DEV Community

Cover image for Learnings from a 5-hour production downtime!
Garvit Gupta
Garvit Gupta

Posted on • Originally published at blog.garvitgupta.in

Learnings from a 5-hour production downtime!

As with all the incidents, it happened on a Friday evening!

In this article, I’ll delve into the causes and prolonged recovery time of a recent 5-hour downtime in one of our critical production services.

The affected service, a Node.js application, manages data transactions with PostgreSQL, sustaining peak loads of 250K requests per minute. Our server infrastructure is orchestrated via Kubernetes, with AWS RDS serving as the backend database.

The Beginning (5 PM)

The problem started around 5 PM when we started receiving unusually high traffic on the servers, 3–4 times the normal traffic. Due to this increase in traffic, the database server started degrading and in 15 minutes database degraded so much that it was barely able to process any queries.

First Response (5:20 PM)

We investigated possible causes for the traffic surge, such as a marketing campaign, but found nothing conclusive and the traffic was still increasing. To manage the traffic and allow the database to recover, we implemented temporary rate-limiting rules on our firewall. This resulted in a decrease in traffic and signs of database recovery.

Second Attack (5:45 PM)

Just as we believed the incident had concluded, the RDS console flashed ‘Storage Full.’ The database had exhausted its storage capacity, rendering it unable to process any new requests. Knowing that AWS allows easy storage expansion, we promptly increased the storage capacity. To our surprise, we saw an error that storage cannot be increased. After multiple unsuccessful attempts to increase the storage, we found that in AWS, the storage of an RDS server cannot be increased more than once in 6 hours (AWS reference).

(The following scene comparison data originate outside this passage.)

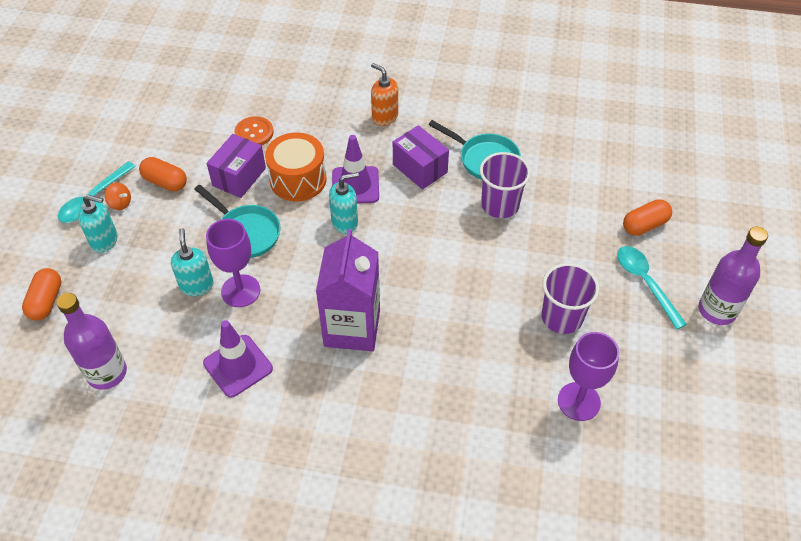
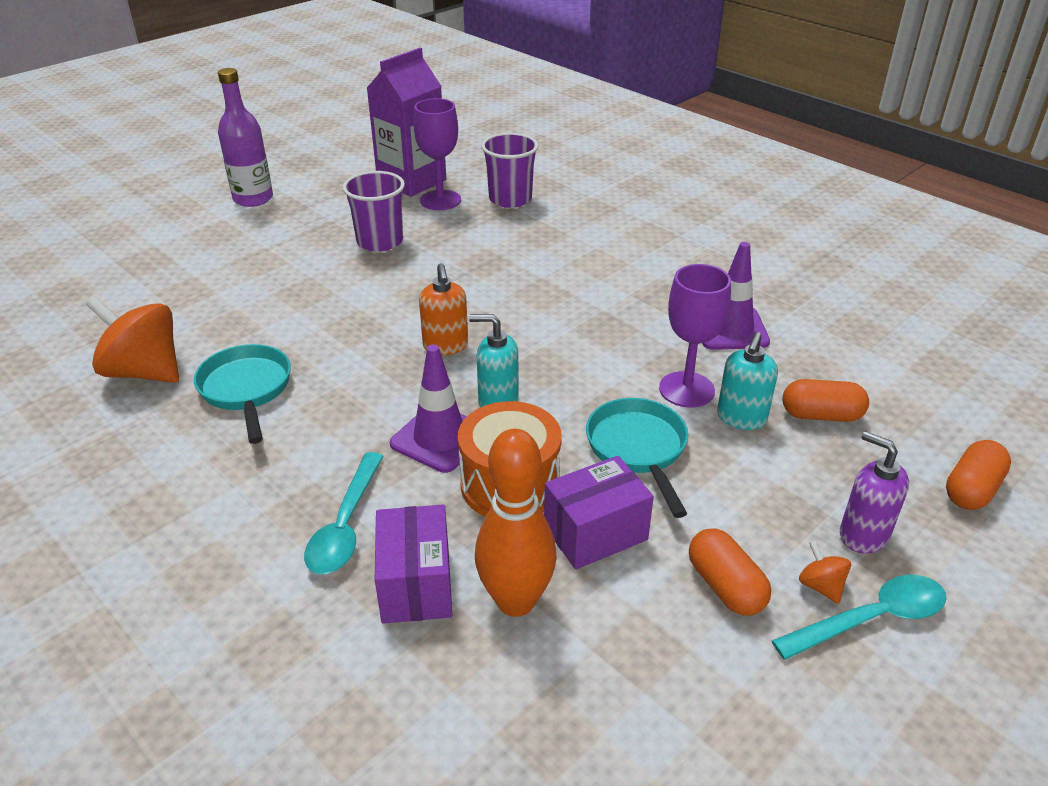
camera: 145 degrees left, 15 degrees down
(105, 241) = (863, 535): turquoise soap dispenser -> purple soap dispenser
(107, 373) = (891, 380): purple bottle -> none
(254, 133) = (516, 601): orange button -> orange bowling pin
(352, 328) = (584, 310): purple carton -> purple carton (411, 181)
(384, 117) = (289, 515): orange soap dispenser -> orange soap dispenser (445, 346)
(420, 168) = (335, 418): purple box -> purple box (416, 584)
(500, 205) = (302, 339): purple cup -> purple cup (510, 199)
(550, 141) = (144, 372): none -> orange spinning top
(644, 225) = (200, 263): orange capsule -> orange capsule (821, 415)
(645, 283) = (275, 232): turquoise spoon -> turquoise spoon (345, 525)

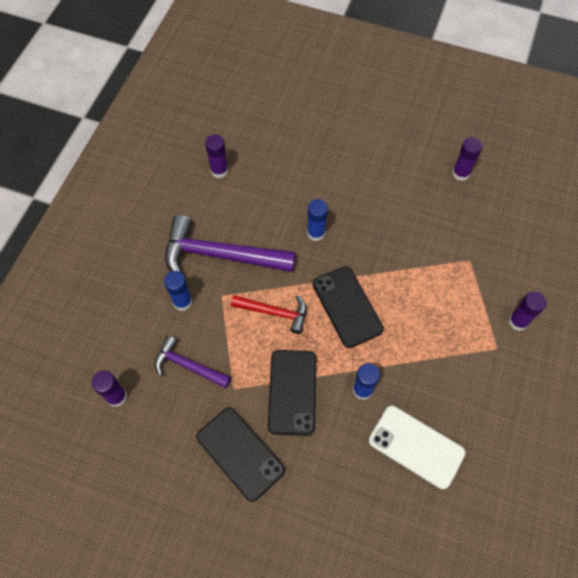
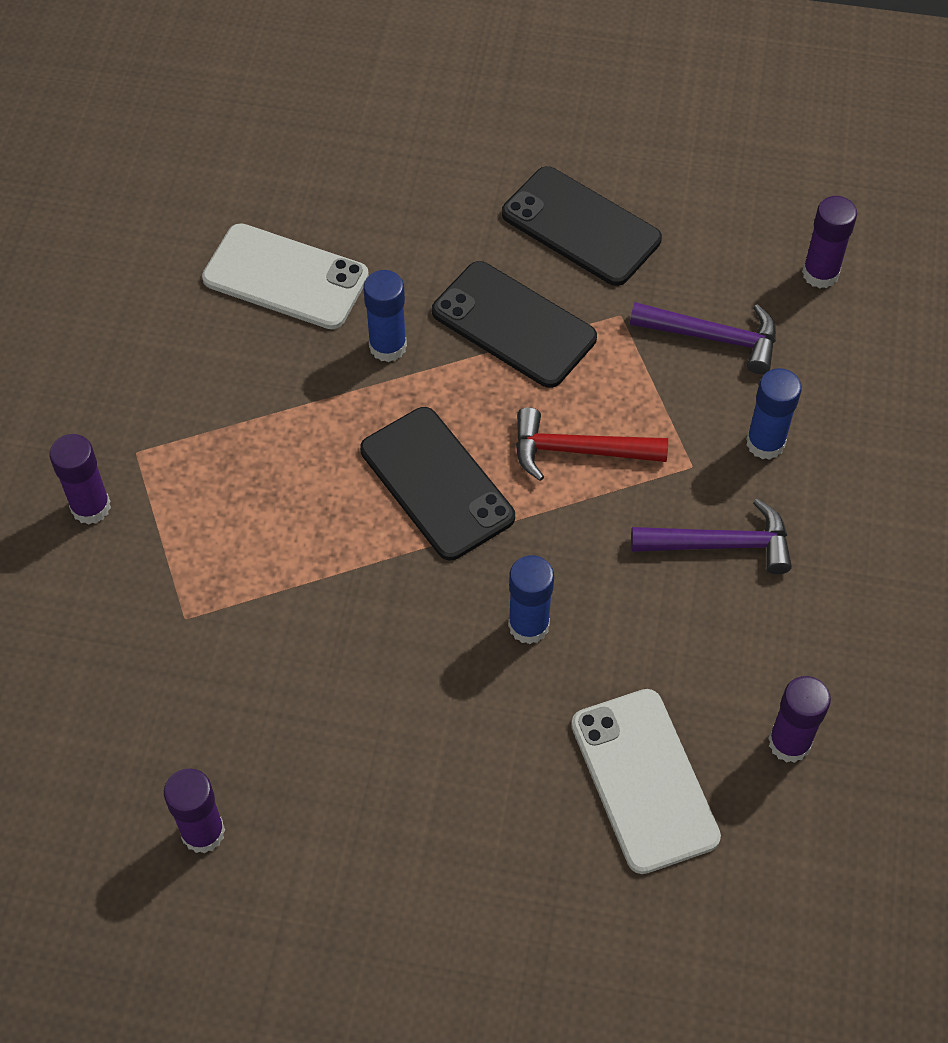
camera: 170 degrees right, 5 degrees down
(220, 255) = (721, 544): purple hammer -> purple hammer, size x0.56
(281, 166) = (644, 780): none -> white phone
(292, 392) = (514, 325): black phone -> black phone turned 45 degrees counterclockwise

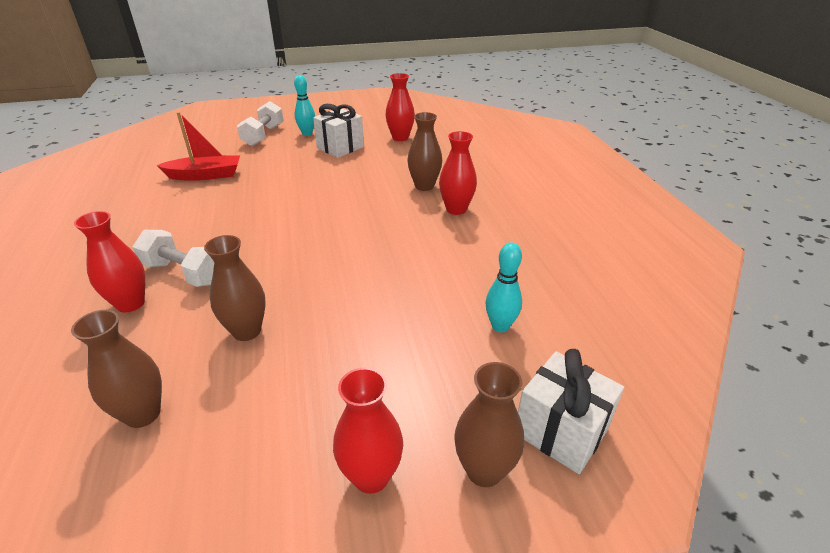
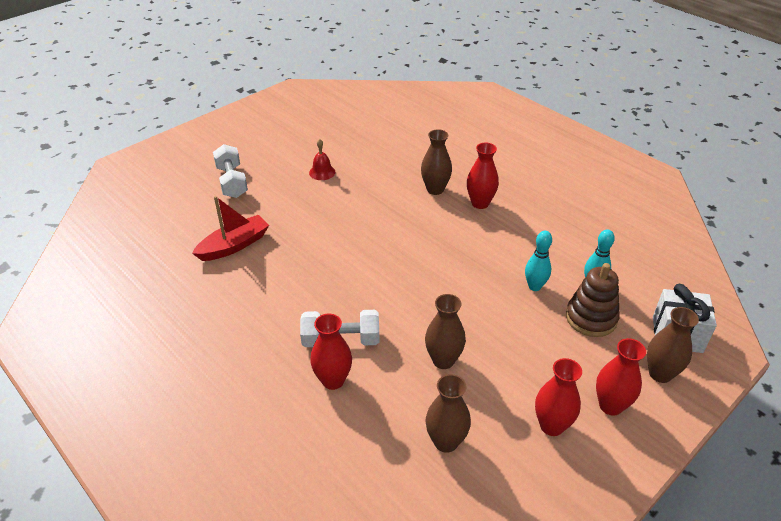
camera: 30 degrees left, 5 degrees up
(307, 133) = (272, 166): turquoise bowling pin -> turquoise bowling pin (534, 286)
(340, 147) = (322, 172): white gift -> red bell
(400, 138) = (362, 144): red vase -> red vase (551, 426)
(459, 360) = (591, 318): none -> brown stacking toy

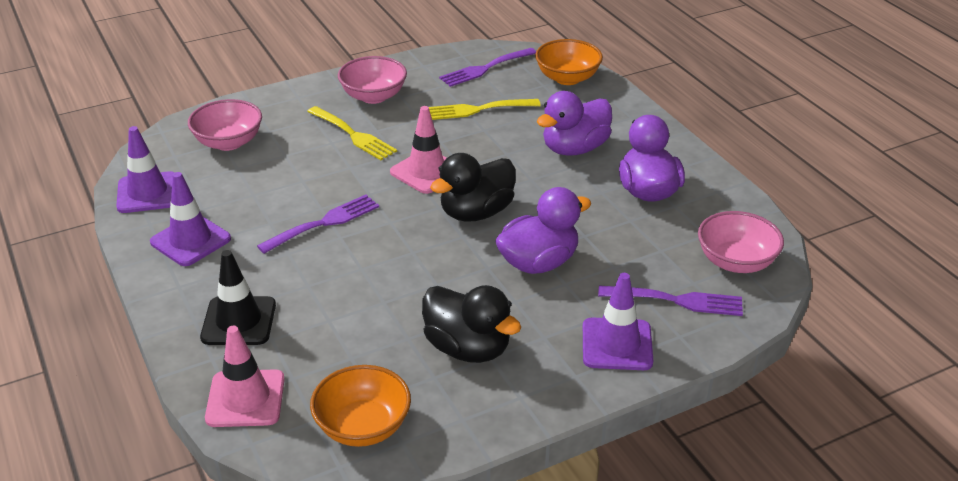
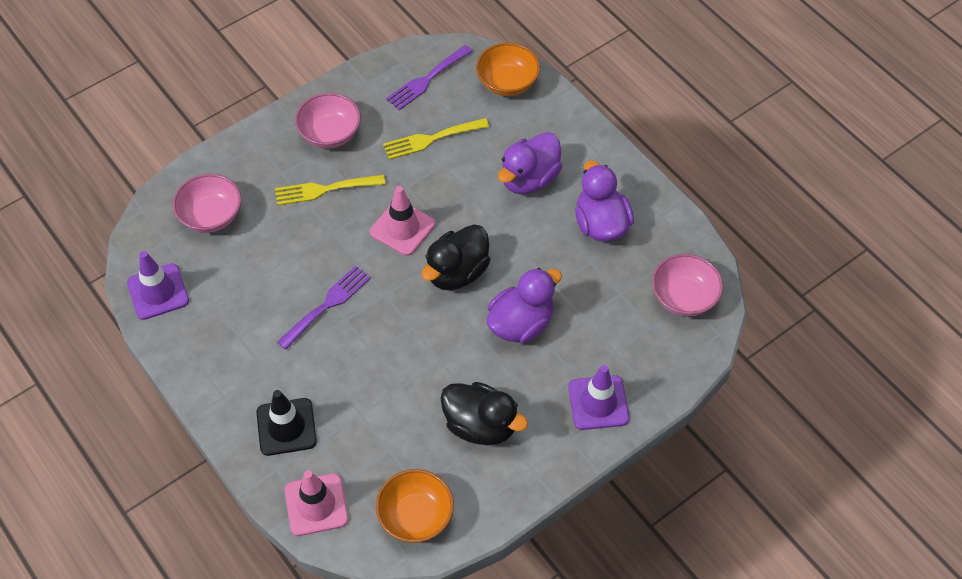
camera: 10 degrees left, 20 degrees up
(190, 240) = (216, 343): purple traffic cone -> none
(353, 135) = (324, 190): yellow fork -> yellow fork turned 135 degrees clockwise
(677, 300) = (640, 348): purple fork -> none

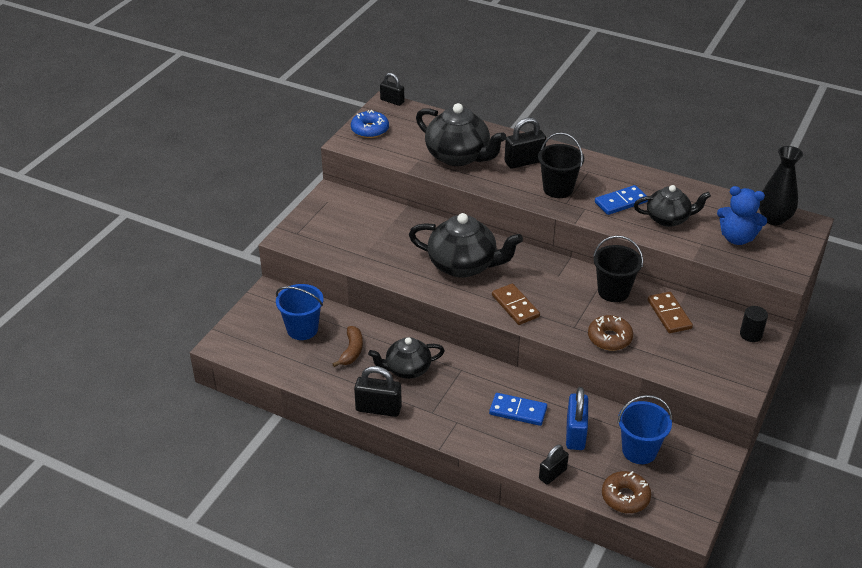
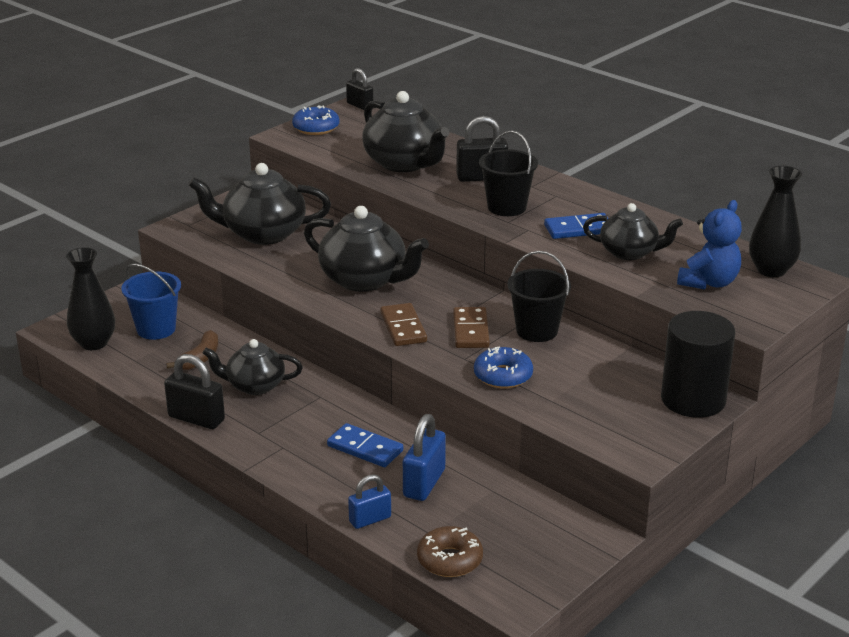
camera: 15 degrees right, 10 degrees down
(260, 352) = (94, 343): none -> black vase
(361, 232) = (263, 234): none -> black teapot
(552, 474) = (370, 519): black padlock -> blue padlock
(609, 338) = (503, 376): brown donut -> blue donut
(639, 451) = (497, 514): blue bucket -> none
(669, 314) = (595, 364): brown domino -> brown domino (470, 330)
(737, 238) = (709, 282): blue teddy bear -> blue teddy bear turned 90 degrees counterclockwise
(751, 334) = (693, 400): black cylinder -> black cylinder, size x2.13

Storage optimization can take several hours. You can’t make further storage modifications for either six (6) hours or until storage optimization has completed on the instance, whichever is longer
But we recalled that we haven’t increased the storage in the last 6 hours, then who did?

Hidden Attack (5:30 PM)

In AWS RDS, you can configure auto-scaling for storage, allowing an automatic increase in storage when it reaches near capacity. Our database had auto-scaling configured. By 5:30 PM, the surge in traffic had already pushed the database storage to its scale-up threshold, triggering an automatic scale-up. This meant that we would not be able to increase the storage for the next 6 hours!

Darkness

We couldn’t afford to wait six hours to increase storage because the period between 5–10 PM sees the highest traffic. Given the critical nature of this service, any delay would severely impact user experience and business operations. We considered restoring a backup on a new RDS server and decommissioning the current one. However, since the last backup was taken 3 hours ago, implementing this solution would result in a loss of 3 hours of data.

Ray of Hope (6:30 PM)

After consulting with service owners, we concluded that losing 3 hours of data was acceptable. The nature of the service was such, that once the service is back online, any lost data, will be recreated. So we started preparing for the the point-in-time recovery of the database. We provisioned a new RDS server mirroring the current configuration, but with expanded storage, and initiated the backup restoration process. Anticipating from previous experiences, we estimated the restoration process to take approximately 20–30 minutes.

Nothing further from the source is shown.